基於DetNet-FPN的視頻實時檢測demo(pytorch版)


    最近要使用faster-rcnn,DetNet-FPN以及Light-Head三種目標檢測方案訓練自己的數據集,並做一個比較。在GitHub上搜羅了一番,發現下面三個開源項目一脈相承,正合我意。期中DetNet_pytorch和pytorch-lighthead我認為都是基於faster-rcnn.pytorch這個項目改的,作者貌似是佐治亞理工的Ph.D.,確實是高手中的高高手,代碼寫得很流暢。我三個項目都fork了下來,做了不少的修改以適配自己的數據集(不能一天到晚玩coco、voc嘛),期中faster-rcnn.pytorch和DetNet_pytorch都成功地進行了適配並做了大量實驗,唯獨pytorch-lighthead死活沒有搞成功。哎,暫且不管了,考慮到我自己的數據集分類數很有限,用lighthead理論上並不會有啥優勢。事實上,我后面嘗試了LightHead的tensorflow版本,也印證了我的想法,mAP差異甚小。

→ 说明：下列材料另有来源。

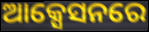
ଆକ୍ସେସନରେ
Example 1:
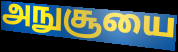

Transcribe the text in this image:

அநுசூயை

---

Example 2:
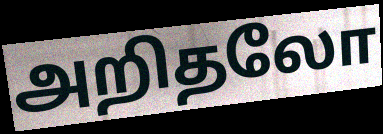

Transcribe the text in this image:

அறிதலோ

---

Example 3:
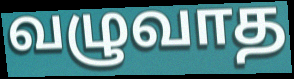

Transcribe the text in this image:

வழுவாத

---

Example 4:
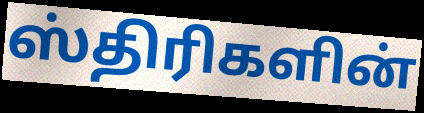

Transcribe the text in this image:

ஸ்திரிகளின்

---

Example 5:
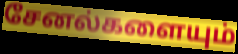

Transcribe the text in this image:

சேனல்களையும்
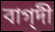
বাগ্‌দী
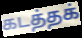
கடத்தக்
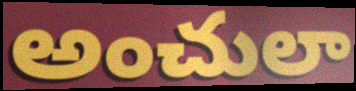
అంచులా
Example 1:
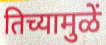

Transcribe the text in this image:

तिच्यामुळें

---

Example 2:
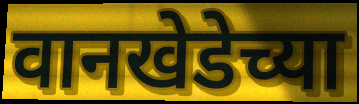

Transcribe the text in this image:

वानखेडेच्या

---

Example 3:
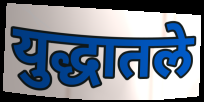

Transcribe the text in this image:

युद्धातले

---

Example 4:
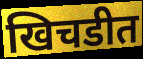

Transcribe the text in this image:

खिचडीत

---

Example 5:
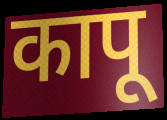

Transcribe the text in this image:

कापू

https://github.com/jwyang/faster-rcnn.pytorch   

https://github.com/guoruoqian/DetNet_pytorch

https://github.com/chengsq/pytorch-lighthead

        以使用的較多的DetNet_pytorch為例,配合代碼介紹視頻流demo(輸入為視頻文件而非單張圖片)。對於DetNet的實現原理,不再做過多闡述,這一部分網絡上已有大量詳細介紹的文章。

0. 我的環境
Python 2.7
Pytorch 0.3.1
CUDA 9.0
1. 准備
        按照作者文檔上的要求安裝好一些依賴包,這個過程可能會有一點小挫折,別一開始就放棄,以下是作者建議的環境配置。

Python 2.7 or 3.6
Pytorch 0.2.0 or higher(not support pytorch version >=0.4.0)
CUDA 8.0 or higher
        從Git上下載代碼,完成編譯。編譯也有可能遇到錯誤,繼續鍛煉你Linux運維能力。

cd lib
sh make.sh
2.代碼調整
        作者已經提供了一個demo.py的程序,雖然不是我想要的視頻流demo,但主體架構沒問題,只要在這上面進行二次開發即可。以下是我修改后的demo.py程序,以供參考。如果是想要修改為faster rcnn版的視頻流demo也是很容易的,可自行修改。

# coding: utf-8
# --------------------------------------------------------
# Tensorflow Faster R-CNN
# Licensed under The MIT License [see LICENSE for details]
# Written by Jiasen Lu, Jianwei Yang, based on code from Ross Girshick
# --------------------------------------------------------
from __future__ import absolute_import
from __future__ import division
from __future__ import print_function

import _init_paths
import os
import sys
import numpy as np
import argparse
import pprint
import pdb
import time
import cv2
import cPickle
import torch
from torch.autograd import Variable
import torch.nn as nn
import torch.optim as optim
import glob
import torchvision.transforms as transforms
import torchvision.datasets as dset
from PIL import Image
from scipy.misc import imread
from roi_data_layer.roidb import combined_roidb
from roi_data_layer.roibatchLoader import roibatchLoader
from model.utils.config import cfg, cfg_from_file, cfg_from_list, get_output_dir

from model.rpn.bbox_transform import clip_boxes
from model.nms.nms_wrapper import nms
from model.rpn.bbox_transform import bbox_transform_inv
from model.utils.net_utils import save_net, load_net, vis_detections
from model.utils.blob import prep_im_for_blob,im_list_to_blob
import pdb
from model.fpn.detnet_backbone import detnet

import warnings
warnings.filterwarnings("ignore")

def parse_args():
"""
Parse input arguments
"""
#減少篇幅,此處省略若干

args = parser.parse_args()
return args

lr = cfg.TRAIN.LEARNING_RATE
momentum = cfg.TRAIN.MOMENTUM
weight_decay = cfg.TRAIN.WEIGHT_DECAY

def get_image_blob(im):
"""Converts an image into a network input.
Arguments:
im: data of image
Returns:
blob (ndarray): a data blob holding an image pyramid
im_scale_factors (list): list of image scales (relative to im) used
in the image pyramid
"""
im_scales = []
processed_ims = []
scale_inds = np.random.randint(0, high=len(cfg.TRAIN.SCALES), size=1)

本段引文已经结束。